[What you should do] Whenever a line contains "nuclear", include it in the count; reply with the number of such lines in the data and nothing else.

[Available records]

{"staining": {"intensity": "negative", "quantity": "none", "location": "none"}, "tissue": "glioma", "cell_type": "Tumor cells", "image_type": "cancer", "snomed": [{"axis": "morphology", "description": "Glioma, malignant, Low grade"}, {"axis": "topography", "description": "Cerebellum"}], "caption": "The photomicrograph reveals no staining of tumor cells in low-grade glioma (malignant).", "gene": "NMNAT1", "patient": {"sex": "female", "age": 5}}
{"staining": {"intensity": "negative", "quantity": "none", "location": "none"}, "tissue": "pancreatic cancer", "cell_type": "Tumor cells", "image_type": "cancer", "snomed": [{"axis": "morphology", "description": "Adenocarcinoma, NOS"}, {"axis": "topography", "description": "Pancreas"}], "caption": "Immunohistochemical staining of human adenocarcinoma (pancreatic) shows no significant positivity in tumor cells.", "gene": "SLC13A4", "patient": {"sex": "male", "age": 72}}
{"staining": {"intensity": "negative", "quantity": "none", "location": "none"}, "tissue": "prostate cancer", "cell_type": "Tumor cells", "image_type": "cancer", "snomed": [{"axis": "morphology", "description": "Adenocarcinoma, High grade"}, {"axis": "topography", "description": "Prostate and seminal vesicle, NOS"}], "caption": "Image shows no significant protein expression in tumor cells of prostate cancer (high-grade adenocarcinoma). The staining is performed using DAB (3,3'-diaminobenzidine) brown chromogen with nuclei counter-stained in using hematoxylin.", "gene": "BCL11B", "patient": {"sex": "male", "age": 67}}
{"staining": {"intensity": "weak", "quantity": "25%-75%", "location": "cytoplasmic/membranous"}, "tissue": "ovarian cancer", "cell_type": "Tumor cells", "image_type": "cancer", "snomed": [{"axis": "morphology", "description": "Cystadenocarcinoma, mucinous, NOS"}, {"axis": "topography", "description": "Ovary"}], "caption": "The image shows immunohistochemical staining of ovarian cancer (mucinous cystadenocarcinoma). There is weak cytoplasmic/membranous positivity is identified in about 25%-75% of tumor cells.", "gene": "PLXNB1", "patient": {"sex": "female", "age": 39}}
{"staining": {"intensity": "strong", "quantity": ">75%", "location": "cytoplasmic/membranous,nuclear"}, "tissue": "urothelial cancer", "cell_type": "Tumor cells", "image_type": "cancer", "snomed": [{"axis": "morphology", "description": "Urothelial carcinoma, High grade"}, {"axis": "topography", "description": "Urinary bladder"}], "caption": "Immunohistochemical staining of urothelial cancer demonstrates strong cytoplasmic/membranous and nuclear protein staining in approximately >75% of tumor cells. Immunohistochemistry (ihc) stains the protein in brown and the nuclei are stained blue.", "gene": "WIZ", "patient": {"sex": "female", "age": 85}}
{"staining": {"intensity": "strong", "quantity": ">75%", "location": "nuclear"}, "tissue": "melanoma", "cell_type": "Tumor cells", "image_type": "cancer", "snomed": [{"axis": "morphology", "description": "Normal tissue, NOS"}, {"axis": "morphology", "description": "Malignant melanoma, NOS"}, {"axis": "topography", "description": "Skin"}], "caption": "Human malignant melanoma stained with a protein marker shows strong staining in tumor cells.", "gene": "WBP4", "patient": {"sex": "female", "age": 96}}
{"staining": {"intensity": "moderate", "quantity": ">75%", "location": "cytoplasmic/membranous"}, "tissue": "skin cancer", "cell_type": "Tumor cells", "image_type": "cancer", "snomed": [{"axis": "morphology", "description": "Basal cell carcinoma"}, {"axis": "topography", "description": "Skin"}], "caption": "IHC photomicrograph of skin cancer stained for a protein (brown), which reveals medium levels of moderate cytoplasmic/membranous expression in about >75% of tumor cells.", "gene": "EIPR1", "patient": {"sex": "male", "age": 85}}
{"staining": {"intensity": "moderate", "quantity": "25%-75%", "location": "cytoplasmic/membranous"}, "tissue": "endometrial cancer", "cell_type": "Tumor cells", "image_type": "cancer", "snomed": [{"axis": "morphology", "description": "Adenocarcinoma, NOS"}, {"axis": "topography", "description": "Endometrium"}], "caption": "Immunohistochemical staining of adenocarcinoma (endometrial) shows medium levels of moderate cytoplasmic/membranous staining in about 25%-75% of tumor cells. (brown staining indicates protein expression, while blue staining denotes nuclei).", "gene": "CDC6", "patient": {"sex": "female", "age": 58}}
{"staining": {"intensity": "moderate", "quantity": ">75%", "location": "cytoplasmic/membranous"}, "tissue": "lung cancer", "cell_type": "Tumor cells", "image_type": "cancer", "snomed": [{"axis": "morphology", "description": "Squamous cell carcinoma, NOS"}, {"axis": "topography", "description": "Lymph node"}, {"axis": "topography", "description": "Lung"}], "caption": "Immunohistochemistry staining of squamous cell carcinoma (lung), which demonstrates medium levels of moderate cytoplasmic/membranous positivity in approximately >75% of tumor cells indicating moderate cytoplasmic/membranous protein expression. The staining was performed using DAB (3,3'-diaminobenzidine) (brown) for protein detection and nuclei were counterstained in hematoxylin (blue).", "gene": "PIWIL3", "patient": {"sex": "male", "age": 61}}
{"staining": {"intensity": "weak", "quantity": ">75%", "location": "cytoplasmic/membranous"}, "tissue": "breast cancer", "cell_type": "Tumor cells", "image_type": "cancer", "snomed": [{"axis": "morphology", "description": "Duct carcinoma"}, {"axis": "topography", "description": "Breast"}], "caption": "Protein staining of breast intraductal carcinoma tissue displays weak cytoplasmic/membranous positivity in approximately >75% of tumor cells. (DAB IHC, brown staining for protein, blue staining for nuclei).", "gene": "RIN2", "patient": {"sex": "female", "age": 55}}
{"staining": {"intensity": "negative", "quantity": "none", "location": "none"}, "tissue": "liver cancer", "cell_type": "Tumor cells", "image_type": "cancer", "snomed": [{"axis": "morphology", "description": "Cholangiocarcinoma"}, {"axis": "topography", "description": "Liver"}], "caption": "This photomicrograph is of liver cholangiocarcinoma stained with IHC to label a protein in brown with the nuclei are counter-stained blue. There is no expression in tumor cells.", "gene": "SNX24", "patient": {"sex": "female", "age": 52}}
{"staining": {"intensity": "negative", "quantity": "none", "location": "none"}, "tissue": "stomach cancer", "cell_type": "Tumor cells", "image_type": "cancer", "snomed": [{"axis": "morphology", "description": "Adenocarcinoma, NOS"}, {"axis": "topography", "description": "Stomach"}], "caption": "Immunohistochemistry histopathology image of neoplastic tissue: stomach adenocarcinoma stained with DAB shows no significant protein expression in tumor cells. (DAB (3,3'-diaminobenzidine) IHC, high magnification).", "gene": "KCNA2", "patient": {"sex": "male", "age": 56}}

[Answer space] 2